SSH Server|root|topsecret
Encrypt it with the companion tool before copying to the SD card:
python3 tools/encrypt_passwords.py encrypt 123456 passwords.txt passwords_enc.txtCopy the encrypted file to:
/ext/apps/Tools/passwords.txt
To verify decryption works before copying:
python3 tools/encrypt_passwords.py decrypt 123456 passwords_enc.txtThis prints the plaintext to stdout. If it matches your original file the encryption is correct.
| Detail | Value |
|---|---|
| Algorithm | ChaCha20 (RFC 7539) |
| Key size | 32 bytes |
| Nonce | 12 bytes, random per encryption |
| Key derivation | PIN → 32-byte key via 10 000 mixing rounds |
| PIN length | 6 decimal digits (000000 – 999999) |
| File format | [12-byte nonce][ChaCha20 ciphertext] |
Each encryption run produces a different nonce, so the same plaintext never produces the same ciphertext. The derived key and decrypted buffer are zeroed in memory immediately after use. Entries are also wiped when the user returns to the PIN screen or the auto-lock timer fires.
Requires the Flipper Zero firmware SDK.
./fbt fap_passmanagerOr build and deploy directly to a connected Flipper:
./fbt launch_app APPSRC=applications_user/passmanagerCopy the compiled .fap to /ext/apps/Tools/ on the SD card.
- Encrypt
passwords.txtwith your 6-digit PIN and copy it to the SD card (see above). - Connect the Flipper to a host via USB (the app handles HID mode switching).
- Open the target login form on the host and click the username field.
- Launch Pass Manager from the Apps → Tools menu.
- On the PIN screen: use Up / Down to change the highlighted digit,
Left / Right to move between digits, OK to confirm.
- Wrong PIN → error message appears on the PIN screen, try again.
- If the PIN is correct the entry list appears. Scroll with Up / Down, select with OK.
- The detail screen shows the entry name and username. The password is
displayed as
********to prevent shoulder-surfing. - Press OK to type: the Flipper switches to USB HID, waits ~1 s for
host enumeration, then types
<username>Tab<password>. - Press Back to return to the list; press Back again to return to the PIN screen (entries are wiped from RAM).
Auto-lock: if no entry is typed for 60 seconds the app automatically wipes entries from RAM and returns to the PIN screen.
- The Flipper temporarily switches USB mode to HID keyboard, types the credentials, then restores the previous USB mode.
- Supported characters: a–z, A–Z, 0–9, and
! @ # $ % ^ & * ( ) - _ = + [ { ] } \ | ; : ' "~ , < . > / ?` and space. - Unknown characters are silently skipped.
passmanager/
passmanager.c # Application source (ChaCha20 + BadUSB)
application.fam # Flipper build manifest
tools/
encrypt_passwords.py # Pure-Python companion tool (no external deps)

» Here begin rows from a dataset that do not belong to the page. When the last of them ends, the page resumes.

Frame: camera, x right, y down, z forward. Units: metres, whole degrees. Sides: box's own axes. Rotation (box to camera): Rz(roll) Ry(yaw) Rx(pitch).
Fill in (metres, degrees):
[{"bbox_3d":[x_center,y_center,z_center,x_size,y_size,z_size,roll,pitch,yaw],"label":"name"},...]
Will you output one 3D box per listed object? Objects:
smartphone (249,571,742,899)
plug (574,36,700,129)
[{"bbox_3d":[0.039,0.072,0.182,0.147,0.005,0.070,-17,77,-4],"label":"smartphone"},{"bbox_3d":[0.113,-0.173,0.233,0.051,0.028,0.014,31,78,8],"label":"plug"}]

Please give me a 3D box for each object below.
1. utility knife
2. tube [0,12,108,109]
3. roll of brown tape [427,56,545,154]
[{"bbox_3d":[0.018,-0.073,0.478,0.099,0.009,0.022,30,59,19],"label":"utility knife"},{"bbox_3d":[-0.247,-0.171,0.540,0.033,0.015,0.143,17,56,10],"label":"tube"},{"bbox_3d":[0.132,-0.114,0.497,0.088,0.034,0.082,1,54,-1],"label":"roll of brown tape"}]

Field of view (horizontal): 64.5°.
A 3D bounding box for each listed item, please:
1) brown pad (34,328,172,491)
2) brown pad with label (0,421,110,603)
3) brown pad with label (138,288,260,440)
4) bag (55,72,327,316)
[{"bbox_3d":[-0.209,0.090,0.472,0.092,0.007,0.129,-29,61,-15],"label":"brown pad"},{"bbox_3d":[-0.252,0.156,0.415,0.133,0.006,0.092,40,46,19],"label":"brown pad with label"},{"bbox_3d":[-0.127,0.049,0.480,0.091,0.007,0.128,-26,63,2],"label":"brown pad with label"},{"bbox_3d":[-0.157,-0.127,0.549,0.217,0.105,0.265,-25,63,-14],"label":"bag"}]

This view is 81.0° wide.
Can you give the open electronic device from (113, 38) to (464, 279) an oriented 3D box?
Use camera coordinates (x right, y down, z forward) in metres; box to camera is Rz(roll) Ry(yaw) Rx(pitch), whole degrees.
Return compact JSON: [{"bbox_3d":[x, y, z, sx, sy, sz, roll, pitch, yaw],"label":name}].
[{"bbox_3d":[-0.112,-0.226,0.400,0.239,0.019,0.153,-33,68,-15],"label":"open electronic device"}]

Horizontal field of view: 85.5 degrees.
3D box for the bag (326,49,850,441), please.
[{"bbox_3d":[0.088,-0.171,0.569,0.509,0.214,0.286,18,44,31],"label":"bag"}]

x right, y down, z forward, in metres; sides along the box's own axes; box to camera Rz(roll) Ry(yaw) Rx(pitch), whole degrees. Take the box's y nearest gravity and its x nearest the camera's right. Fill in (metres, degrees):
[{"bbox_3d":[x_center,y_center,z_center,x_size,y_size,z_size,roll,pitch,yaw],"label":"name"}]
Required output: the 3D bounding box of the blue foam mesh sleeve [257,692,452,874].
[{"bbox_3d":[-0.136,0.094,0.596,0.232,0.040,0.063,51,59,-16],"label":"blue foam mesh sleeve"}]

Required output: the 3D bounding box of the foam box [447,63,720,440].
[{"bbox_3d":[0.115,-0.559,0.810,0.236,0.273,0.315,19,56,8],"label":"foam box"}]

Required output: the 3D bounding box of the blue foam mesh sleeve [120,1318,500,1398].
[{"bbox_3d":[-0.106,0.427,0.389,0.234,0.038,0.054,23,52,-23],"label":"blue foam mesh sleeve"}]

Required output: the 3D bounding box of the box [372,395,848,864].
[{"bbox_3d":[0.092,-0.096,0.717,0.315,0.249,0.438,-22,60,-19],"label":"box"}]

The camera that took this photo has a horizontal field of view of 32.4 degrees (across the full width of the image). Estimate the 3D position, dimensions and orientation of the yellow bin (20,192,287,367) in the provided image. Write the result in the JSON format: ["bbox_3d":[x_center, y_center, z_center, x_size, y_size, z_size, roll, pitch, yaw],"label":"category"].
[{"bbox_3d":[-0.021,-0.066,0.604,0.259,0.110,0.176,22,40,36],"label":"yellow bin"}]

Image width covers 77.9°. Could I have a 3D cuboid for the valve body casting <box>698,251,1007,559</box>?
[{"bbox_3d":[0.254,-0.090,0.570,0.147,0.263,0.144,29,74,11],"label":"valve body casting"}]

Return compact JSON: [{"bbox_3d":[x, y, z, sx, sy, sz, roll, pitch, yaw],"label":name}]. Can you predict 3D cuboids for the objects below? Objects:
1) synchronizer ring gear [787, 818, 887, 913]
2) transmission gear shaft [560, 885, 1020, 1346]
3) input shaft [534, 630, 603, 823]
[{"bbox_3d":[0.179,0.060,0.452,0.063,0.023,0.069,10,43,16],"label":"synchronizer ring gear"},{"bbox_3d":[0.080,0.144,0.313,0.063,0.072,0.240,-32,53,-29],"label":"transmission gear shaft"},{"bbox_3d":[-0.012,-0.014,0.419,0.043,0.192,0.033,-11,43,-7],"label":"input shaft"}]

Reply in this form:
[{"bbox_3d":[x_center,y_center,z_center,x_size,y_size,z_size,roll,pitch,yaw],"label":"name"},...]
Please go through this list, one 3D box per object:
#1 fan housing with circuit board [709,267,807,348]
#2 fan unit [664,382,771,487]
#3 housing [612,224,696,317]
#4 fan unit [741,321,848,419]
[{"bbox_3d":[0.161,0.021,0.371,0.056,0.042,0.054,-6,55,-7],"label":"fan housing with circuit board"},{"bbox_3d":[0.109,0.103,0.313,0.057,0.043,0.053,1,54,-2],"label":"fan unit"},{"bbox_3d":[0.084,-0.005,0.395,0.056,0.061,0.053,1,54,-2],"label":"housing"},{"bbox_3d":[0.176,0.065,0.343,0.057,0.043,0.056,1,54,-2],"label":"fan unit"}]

passwords.txt.example # Plaintext example — DO NOT copy this to the Flipper
| Constraint | Value |
|---|---|
| PIN length | 6 digits (000000 – 999999) |
| Max entries | 64 |
| Max field length | 63 chars |
| Max file size | 12 400 bytes |
ChaCha20 with a 6-digit PIN provides strong stream-cipher confidentiality for the file at rest. The 10 000-round key derivation raises the cost of brute-forcing all 1 000 000 PIN combinations.
Typical threat model: someone physically finds your SD card and cannot read the credential file without your PIN. This does not protect against keyloggers on the host machine or an attacker who has already obtained your PIN.